Source excerpt:
Commentary

The Grumpy Ghey: "The Noise"

by / Aug. 12, 2015 1am EST

“Damn, he was pretty hot.”

“Is he gay?”

“I dunno—jury’s out on that one.”

“Well, did he make the noise?”

Through the years, I’ve had countless exchanges like this. Granted, “the noise” has meant different things at different times. In the 1990s, I often used the term to describe a particularly grating speech pattern I’d regularly hear on the Green Line B-train in Boston, which runs up and down the Boston University strip along Commonwealth Avenue. Packs of college-age women from all over the country would flood the cars, yakking on and on to one another about god only knows what—you couldn’t really make out any words, just a tone. Collectively, it sounded like a baby crying crossed with something I’ve since termed Encino Valley Dismissive. (See: vocal patterns of Bangles front gal Susanna Hoffs). Today we call it vocal fry.

But “the noise” has also been code between friends for that telling sound that gives away the gay. When in doubt, listen to the way he talks. Rarely did this test ever fail me. And, much as it bums me out to admit, there’s overlap between this gay noise and the vocal fry I’d hear on the B-train. Perhaps that’s why I referred to them the same way…and why the latter made me cringe so hard. It reminded me of something I’d just as soon not know about myself and other gay men at large: We have a tendency to sound like a bunch of blathering teen girls.

A new documentary film from journalist David Thorpe called Do I Sound Gay? takes a hard look at the gay vocal noise, examining its origins and effects. In the film, Project Runway’s Tim Gunn calls my above discovery “an incredibly stunning, rude awakening.” No shit. I still occasionally hear him in my head, squealing, “Oooo, see what Anandra did? Major wow factor,” in the Expedia ad from a few years ago. Around that time, Gunn was running around talking about how he hadn’t gotten laid in 30 years. Perhaps his voice had something to do with it. 

Now in his 40s, Thorpe presents himself as newly single and painfully aware of how he sounds. He hates the gay noise that comes out of his mouth and feels that, with it, he can’t show his most confident face to the world. He doesn’t want to end up like Tim Gunn. Listening to a gaggle of gay men clucking in full-force on the train to Fire Island, Thorpe likens the sound to “a pack of braying ninnies.” I couldn’t have said it better myself.

Off he goes to a speech analyst, who calls his attention to the nasality of his voice, his sing-song delivery, something called “code-switching,” which represents the different voices we use for different scenarios, the concept of “up-speak,” which refers to the now common habit of ending each statement as you would a question, and “covering,” which is pretty much just what it sounds like it’d be.

Records from a dataset:
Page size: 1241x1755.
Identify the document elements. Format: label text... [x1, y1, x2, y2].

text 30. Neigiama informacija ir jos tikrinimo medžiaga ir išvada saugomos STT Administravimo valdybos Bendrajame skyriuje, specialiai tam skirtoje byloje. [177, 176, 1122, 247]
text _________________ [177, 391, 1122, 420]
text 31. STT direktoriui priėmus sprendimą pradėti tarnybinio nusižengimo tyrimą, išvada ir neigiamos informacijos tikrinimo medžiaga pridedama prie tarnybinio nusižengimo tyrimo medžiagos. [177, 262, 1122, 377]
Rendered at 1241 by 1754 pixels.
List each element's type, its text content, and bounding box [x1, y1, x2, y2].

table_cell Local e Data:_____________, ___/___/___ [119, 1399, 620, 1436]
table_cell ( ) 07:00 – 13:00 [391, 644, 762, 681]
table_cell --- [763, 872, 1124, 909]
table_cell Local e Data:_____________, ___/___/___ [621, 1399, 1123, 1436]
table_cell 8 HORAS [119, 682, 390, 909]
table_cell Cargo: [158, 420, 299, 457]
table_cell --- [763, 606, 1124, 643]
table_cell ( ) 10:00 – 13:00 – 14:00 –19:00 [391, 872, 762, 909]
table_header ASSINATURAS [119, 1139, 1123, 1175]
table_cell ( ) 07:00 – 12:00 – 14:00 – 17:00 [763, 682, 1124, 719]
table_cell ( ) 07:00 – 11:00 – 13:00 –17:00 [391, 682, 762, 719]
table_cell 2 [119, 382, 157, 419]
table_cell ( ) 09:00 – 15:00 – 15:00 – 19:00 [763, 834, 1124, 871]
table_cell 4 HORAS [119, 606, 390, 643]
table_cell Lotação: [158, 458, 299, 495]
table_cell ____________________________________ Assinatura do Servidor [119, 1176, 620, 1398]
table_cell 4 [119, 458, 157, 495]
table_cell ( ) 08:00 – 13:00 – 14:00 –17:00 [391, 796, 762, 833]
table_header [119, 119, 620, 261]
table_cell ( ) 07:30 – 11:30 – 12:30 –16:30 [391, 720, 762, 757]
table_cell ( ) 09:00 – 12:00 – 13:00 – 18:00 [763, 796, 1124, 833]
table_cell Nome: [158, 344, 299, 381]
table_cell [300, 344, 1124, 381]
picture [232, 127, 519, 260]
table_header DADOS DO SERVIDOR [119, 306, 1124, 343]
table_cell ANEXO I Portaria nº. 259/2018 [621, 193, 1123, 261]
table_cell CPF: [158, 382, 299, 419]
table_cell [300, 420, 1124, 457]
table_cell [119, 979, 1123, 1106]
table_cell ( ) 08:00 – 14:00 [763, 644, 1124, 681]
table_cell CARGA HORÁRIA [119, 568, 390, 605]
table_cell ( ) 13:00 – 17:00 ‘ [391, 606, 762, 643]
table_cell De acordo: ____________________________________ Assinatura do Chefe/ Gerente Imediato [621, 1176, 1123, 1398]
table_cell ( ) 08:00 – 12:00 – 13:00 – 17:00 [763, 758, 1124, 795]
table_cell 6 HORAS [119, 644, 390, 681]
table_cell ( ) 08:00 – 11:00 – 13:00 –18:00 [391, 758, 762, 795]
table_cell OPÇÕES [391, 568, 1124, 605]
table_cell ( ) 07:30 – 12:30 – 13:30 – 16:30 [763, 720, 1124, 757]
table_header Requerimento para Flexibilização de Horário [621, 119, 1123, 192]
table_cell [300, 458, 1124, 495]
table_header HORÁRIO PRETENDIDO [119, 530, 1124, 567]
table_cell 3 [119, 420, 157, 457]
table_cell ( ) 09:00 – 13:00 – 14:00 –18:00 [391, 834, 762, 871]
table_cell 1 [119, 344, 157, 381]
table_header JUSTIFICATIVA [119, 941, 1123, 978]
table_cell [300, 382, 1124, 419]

Tasks:
**a.** Return the passage of the commentary that begins at the words "Now in his 40s, Thorpe" and stops after the words "said it better myself.".
**b.** According to the commentary, on which train in Boston did the writer regularly hear the grating speech pattern during the 1990s?

Responses to the tasks:
**a.**
Now in his 40s, Thorpe presents himself as newly single and painfully aware of how he sounds. He hates the gay noise that comes out of his mouth and feels that, with it, he can’t show his most confident face to the world. He doesn’t want to end up like Tim Gunn. Listening to a gaggle of gay men clucking in full-force on the train to Fire Island, Thorpe likens the sound to “a pack of braying ninnies.” I couldn’t have said it better myself.

**b.** The Green Line B-train.